EXERCISE INSTRUCTIONS » Reproduce the source text of all the entries below verbatim, leaving out the pictures.

THE INPUT »
───

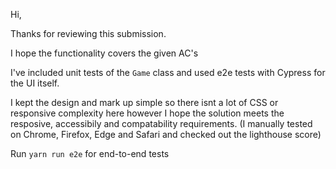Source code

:Hi,

Thanks for reviewing this submission.

I hope the functionality covers the given AC's

I've included unit tests of the `Game` class and used e2e tests with Cypress for the UI itself.

I kept the design and mark up simple so there isnt a lot of CSS or responsive complexity here however I hope the solution meets the resposive, accessibily and compatability requirements. (I manually tested on Chrome, Firefox, Edge and Safari and checked out the lighthouse score)

Run `yarn run e2e` for end-to-end tests
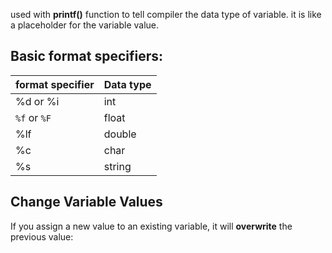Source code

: used with **printf()** function to tell compiler the data type of variable. it is like a placeholder for the variable value.

## Basic format specifiers:

| format specifier | Data type |
| ---------------- | --------- |
| %d or %i         | int       |
| `%f` or `%F`     | float     |
| %lf              | double    |
| %c               | char      |
| %s               | string    |

## Change Variable Values

If you assign a new value to an existing variable, it will **overwrite** the previous value:

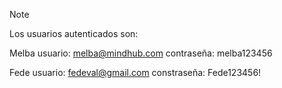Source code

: >[!NOTE]
>Los usuarios autenticados son:
>
>Melba
>usuario: melba@mindhub.com
>contraseña: melba123456
>
>Fede
>usuario: fedeval@gmail.com
>constraseña: Fede123456!
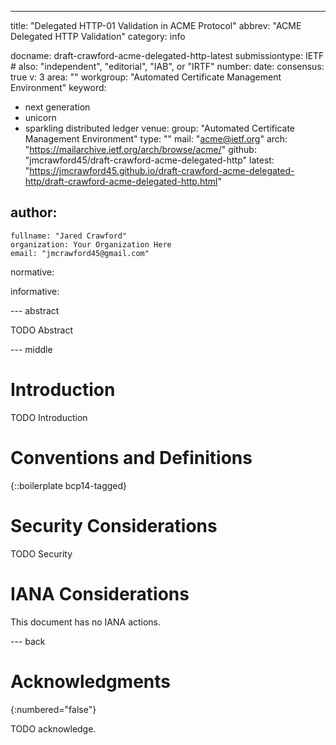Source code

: ---
title: "Delegated HTTP-01 Validation in ACME Protocol"
abbrev: "ACME Delegated HTTP Validation"
category: info

docname: draft-crawford-acme-delegated-http-latest
submissiontype: IETF  # also: "independent", "editorial", "IAB", or "IRTF"
number:
date:
consensus: true
v: 3
area: ""
workgroup: "Automated Certificate Management Environment"
keyword:
 - next generation
 - unicorn
 - sparkling distributed ledger
venue:
  group: "Automated Certificate Management Environment"
  type: ""
  mail: "acme@ietf.org"
  arch: "https://mailarchive.ietf.org/arch/browse/acme/"
  github: "jmcrawford45/draft-crawford-acme-delegated-http"
  latest: "https://jmcrawford45.github.io/draft-crawford-acme-delegated-http/draft-crawford-acme-delegated-http.html"

author:
 -
    fullname: "Jared Crawford"
    organization: Your Organization Here
    email: "jmcrawford45@gmail.com"

normative:

informative:


--- abstract

TODO Abstract


--- middle

# Introduction

TODO Introduction


# Conventions and Definitions

{::boilerplate bcp14-tagged}


# Security Considerations

TODO Security


# IANA Considerations

This document has no IANA actions.


--- back

# Acknowledgments
{:numbered="false"}

TODO acknowledge.
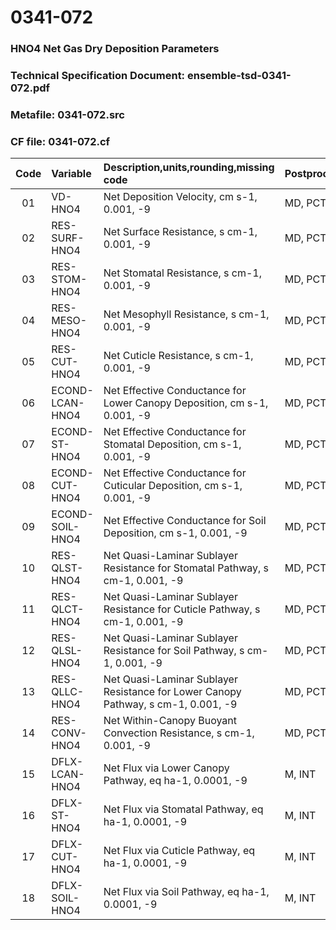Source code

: # 0341-072
### HNO4 Net Gas Dry Deposition Parameters
### Technical Specification Document: ensemble-tsd-0341-072.pdf
### Metafile: 0341-072.src
### CF file: 0341-072.cf
|Code|Variable|Description,units,rounding,missing code|Postprocessing|
|:-:|:-|:-|:-|
|01|VD-HNO4|Net Deposition Velocity, cm s-1, 0.001, -9|MD, PCT, 50|
|02|RES-SURF-HNO4|Net Surface Resistance, s cm-1, 0.001, -9|MD, PCT, 50|
|03|RES-STOM-HNO4|Net Stomatal Resistance, s cm-1, 0.001, -9|MD, PCT, 50|
|04|RES-MESO-HNO4|Net Mesophyll Resistance, s cm-1, 0.001, -9|MD, PCT, 50|
|05|RES-CUT-HNO4|Net Cuticle Resistance, s cm-1, 0.001, -9|MD, PCT, 50|
|06|ECOND-LCAN-HNO4|Net Effective Conductance for Lower Canopy Deposition, cm s-1, 0.001, -9|MD, PCT, 50|
|07|ECOND-ST-HNO4|Net Effective Conductance for Stomatal Deposition, cm s-1, 0.001, -9|MD, PCT, 50|
|08|ECOND-CUT-HNO4|Net Effective Conductance for Cuticular Deposition, cm s-1, 0.001, -9|MD, PCT, 50|
|09|ECOND-SOIL-HNO4|Net Effective Conductance for Soil Deposition, cm s-1, 0.001, -9|MD, PCT, 50|
|10|RES-QLST-HNO4|Net Quasi-Laminar Sublayer Resistance for Stomatal Pathway, s cm-1, 0.001, -9|MD, PCT, 50|
|11|RES-QLCT-HNO4|Net Quasi-Laminar Sublayer Resistance for Cuticle Pathway, s cm-1, 0.001, -9|MD, PCT, 50|
|12|RES-QLSL-HNO4|Net Quasi-Laminar Sublayer Resistance for Soil  Pathway, s cm-1, 0.001, -9|MD, PCT, 50|
|13|RES-QLLC-HNO4|Net Quasi-Laminar Sublayer Resistance for Lower Canopy Pathway, s cm-1, 0.001, -9|MD, PCT, 50|
|14|RES-CONV-HNO4|Net Within-Canopy Buoyant Convection Resistance, s cm-1, 0.001, -9|MD, PCT, 50|
|15|DFLX-LCAN-HNO4|Net Flux via Lower Canopy Pathway, eq ha-1, 0.0001, -9|M, INT|
|16|DFLX-ST-HNO4|Net Flux via Stomatal Pathway, eq ha-1, 0.0001, -9|M, INT|
|17|DFLX-CUT-HNO4|Net Flux via Cuticle Pathway, eq ha-1, 0.0001, -9|M, INT|
|18|DFLX-SOIL-HNO4|Net Flux via Soil Pathway, eq ha-1, 0.0001, -9|M, INT|
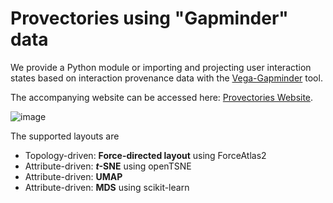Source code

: Provectories using "Gapminder" data
==============================

We provide a Python module or importing and projecting user interaction states based on interaction provenance data with the [Vega-Gapminder](https://vega-gapminder.caleydoapp.org/#clue_graph=vega4) tool.

The accompanying website can be accessed here: [Provectories Website](https://provectories.caleydoapp.org/).

![image](https://user-images.githubusercontent.com/22545084/125073017-acf25180-e0bb-11eb-9424-418d49ac6eb8.png)


The supported layouts are
* Topology-driven: **Force-directed layout** using ForceAtlas2
* Attribute-driven: ***t*-SNE** using openTSNE
* Attribute-driven: **UMAP** 
* Attribute-driven: **MDS** using scikit-learn
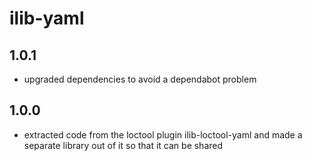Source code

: # ilib-yaml

## 1.0.1

-   upgraded dependencies to avoid a dependabot problem

## 1.0.0

-   extracted code from the loctool plugin ilib-loctool-yaml and made a separate
    library out of it so that it can be shared
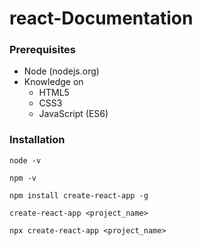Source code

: # react-Documentation

### Prerequisites
* Node (nodejs.org)
* Knowledge on
  * HTML5
  * CSS3
  * JavaScript (ES6)
  
### Installation
`node -v`

`npm -v`

`npm install create-react-app -g`

`create-react-app <project_name>`

`npx create-react-app <project_name>`
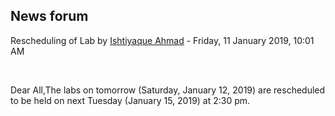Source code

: <h2>News forum</h2><a href="https://moodle.cse.buet.ac.bd/user/view.php?id=866&course=399"></a>
Rescheduling of Lab
by <a href="https://moodle.cse.buet.ac.bd/user/view.php?id=866&course=399">Ishtiyaque Ahmad</a> - Friday, 11 January 2019, 10:01 AM


 

Dear All,The labs on tomorrow (Saturday, January 12, 2019) are rescheduled to be held on next Tuesday (January 15, 2019) at 2:30 pm.<br />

───

SOLUTION »
Source code

:Hi,

Thanks for reviewing this submission.

I hope the functionality covers the given AC's

I've included unit tests of the `Game` class and used e2e tests with Cypress for the UI itself.

I kept the design and mark up simple so there isnt a lot of CSS or responsive complexity here however I hope the solution meets the resposive, accessibily and compatability requirements. (I manually tested on Chrome, Firefox, Edge and Safari and checked out the lighthouse score)

Run `yarn run e2e` for end-to-end tests
Source code

: used with **printf()** function to tell compiler the data type of variable. it is like a placeholder for the variable value.

## Basic format specifiers:

| format specifier | Data type |
| ---------------- | --------- |
| %d or %i         | int       |
| `%f` or `%F`     | float     |
| %lf              | double    |
| %c               | char      |
| %s               | string    |

## Change Variable Values

If you assign a new value to an existing variable, it will **overwrite** the previous value:

Source code

: >[!NOTE]
>Los usuarios autenticados son:
>
>Melba
>usuario: melba@mindhub.com
>contraseña: melba123456
>
>Fede
>usuario: fedeval@gmail.com
>constraseña: Fede123456!
Source code

: ---
title: "Delegated HTTP-01 Validation in ACME Protocol"
abbrev: "ACME Delegated HTTP Validation"
category: info

docname: draft-crawford-acme-delegated-http-latest
submissiontype: IETF  # also: "independent", "editorial", "IAB", or "IRTF"
number:
date:
consensus: true
v: 3
area: ""
workgroup: "Automated Certificate Management Environment"
keyword:
 - next generation
 - unicorn
 - sparkling distributed ledger
venue:
  group: "Automated Certificate Management Environment"
  type: ""
  mail: "acme@ietf.org"
  arch: "https://mailarchive.ietf.org/arch/browse/acme/"
  github: "jmcrawford45/draft-crawford-acme-delegated-http"
  latest: "https://jmcrawford45.github.io/draft-crawford-acme-delegated-http/draft-crawford-acme-delegated-http.html"

author:
 -
    fullname: "Jared Crawford"
    organization: Your Organization Here
    email: "jmcrawford45@gmail.com"

normative:

informative:


--- abstract

TODO Abstract


--- middle

# Introduction

TODO Introduction


# Conventions and Definitions

{::boilerplate bcp14-tagged}


# Security Considerations

TODO Security


# IANA Considerations

This document has no IANA actions.


--- back

# Acknowledgments
{:numbered="false"}

TODO acknowledge.
Source code

: # 0341-072
### HNO4 Net Gas Dry Deposition Parameters
### Technical Specification Document: ensemble-tsd-0341-072.pdf
### Metafile: 0341-072.src
### CF file: 0341-072.cf
|Code|Variable|Description,units,rounding,missing code|Postprocessing|
|:-:|:-|:-|:-|
|01|VD-HNO4|Net Deposition Velocity, cm s-1, 0.001, -9|MD, PCT, 50|
|02|RES-SURF-HNO4|Net Surface Resistance, s cm-1, 0.001, -9|MD, PCT, 50|
|03|RES-STOM-HNO4|Net Stomatal Resistance, s cm-1, 0.001, -9|MD, PCT, 50|
|04|RES-MESO-HNO4|Net Mesophyll Resistance, s cm-1, 0.001, -9|MD, PCT, 50|
|05|RES-CUT-HNO4|Net Cuticle Resistance, s cm-1, 0.001, -9|MD, PCT, 50|
|06|ECOND-LCAN-HNO4|Net Effective Conductance for Lower Canopy Deposition, cm s-1, 0.001, -9|MD, PCT, 50|
|07|ECOND-ST-HNO4|Net Effective Conductance for Stomatal Deposition, cm s-1, 0.001, -9|MD, PCT, 50|
|08|ECOND-CUT-HNO4|Net Effective Conductance for Cuticular Deposition, cm s-1, 0.001, -9|MD, PCT, 50|
|09|ECOND-SOIL-HNO4|Net Effective Conductance for Soil Deposition, cm s-1, 0.001, -9|MD, PCT, 50|
|10|RES-QLST-HNO4|Net Quasi-Laminar Sublayer Resistance for Stomatal Pathway, s cm-1, 0.001, -9|MD, PCT, 50|
|11|RES-QLCT-HNO4|Net Quasi-Laminar Sublayer Resistance for Cuticle Pathway, s cm-1, 0.001, -9|MD, PCT, 50|
|12|RES-QLSL-HNO4|Net Quasi-Laminar Sublayer Resistance for Soil  Pathway, s cm-1, 0.001, -9|MD, PCT, 50|
|13|RES-QLLC-HNO4|Net Quasi-Laminar Sublayer Resistance for Lower Canopy Pathway, s cm-1, 0.001, -9|MD, PCT, 50|
|14|RES-CONV-HNO4|Net Within-Canopy Buoyant Convection Resistance, s cm-1, 0.001, -9|MD, PCT, 50|
|15|DFLX-LCAN-HNO4|Net Flux via Lower Canopy Pathway, eq ha-1, 0.0001, -9|M, INT|
|16|DFLX-ST-HNO4|Net Flux via Stomatal Pathway, eq ha-1, 0.0001, -9|M, INT|
|17|DFLX-CUT-HNO4|Net Flux via Cuticle Pathway, eq ha-1, 0.0001, -9|M, INT|
|18|DFLX-SOIL-HNO4|Net Flux via Soil Pathway, eq ha-1, 0.0001, -9|M, INT|
Source code

: Provectories using "Gapminder" data
==============================

We provide a Python module or importing and projecting user interaction states based on interaction provenance data with the [Vega-Gapminder](https://vega-gapminder.caleydoapp.org/#clue_graph=vega4) tool.

The accompanying website can be accessed here: [Provectories Website](https://provectories.caleydoapp.org/).

![image](https://user-images.githubusercontent.com/22545084/125073017-acf25180-e0bb-11eb-9424-418d49ac6eb8.png)


The supported layouts are
* Topology-driven: **Force-directed layout** using ForceAtlas2
* Attribute-driven: ***t*-SNE** using openTSNE
* Attribute-driven: **UMAP** 
* Attribute-driven: **MDS** using scikit-learn
Source code

: # ilib-yaml

## 1.0.1

-   upgraded dependencies to avoid a dependabot problem

## 1.0.0

-   extracted code from the loctool plugin ilib-loctool-yaml and made a separate
    library out of it so that it can be shared
Source code

: # react-Documentation

### Prerequisites
* Node (nodejs.org)
* Knowledge on
  * HTML5
  * CSS3
  * JavaScript (ES6)
  
### Installation
`node -v`

`npm -v`

`npm install create-react-app -g`

`create-react-app <project_name>`

`npx create-react-app <project_name>`
Source code

: <h2>News forum</h2><a href="https://moodle.cse.buet.ac.bd/user/view.php?id=866&course=399"></a>
Rescheduling of Lab
by <a href="https://moodle.cse.buet.ac.bd/user/view.php?id=866&course=399">Ishtiyaque Ahmad</a> - Friday, 11 January 2019, 10:01 AM


 

Dear All,The labs on tomorrow (Saturday, January 12, 2019) are rescheduled to be held on next Tuesday (January 15, 2019) at 2:30 pm.<br />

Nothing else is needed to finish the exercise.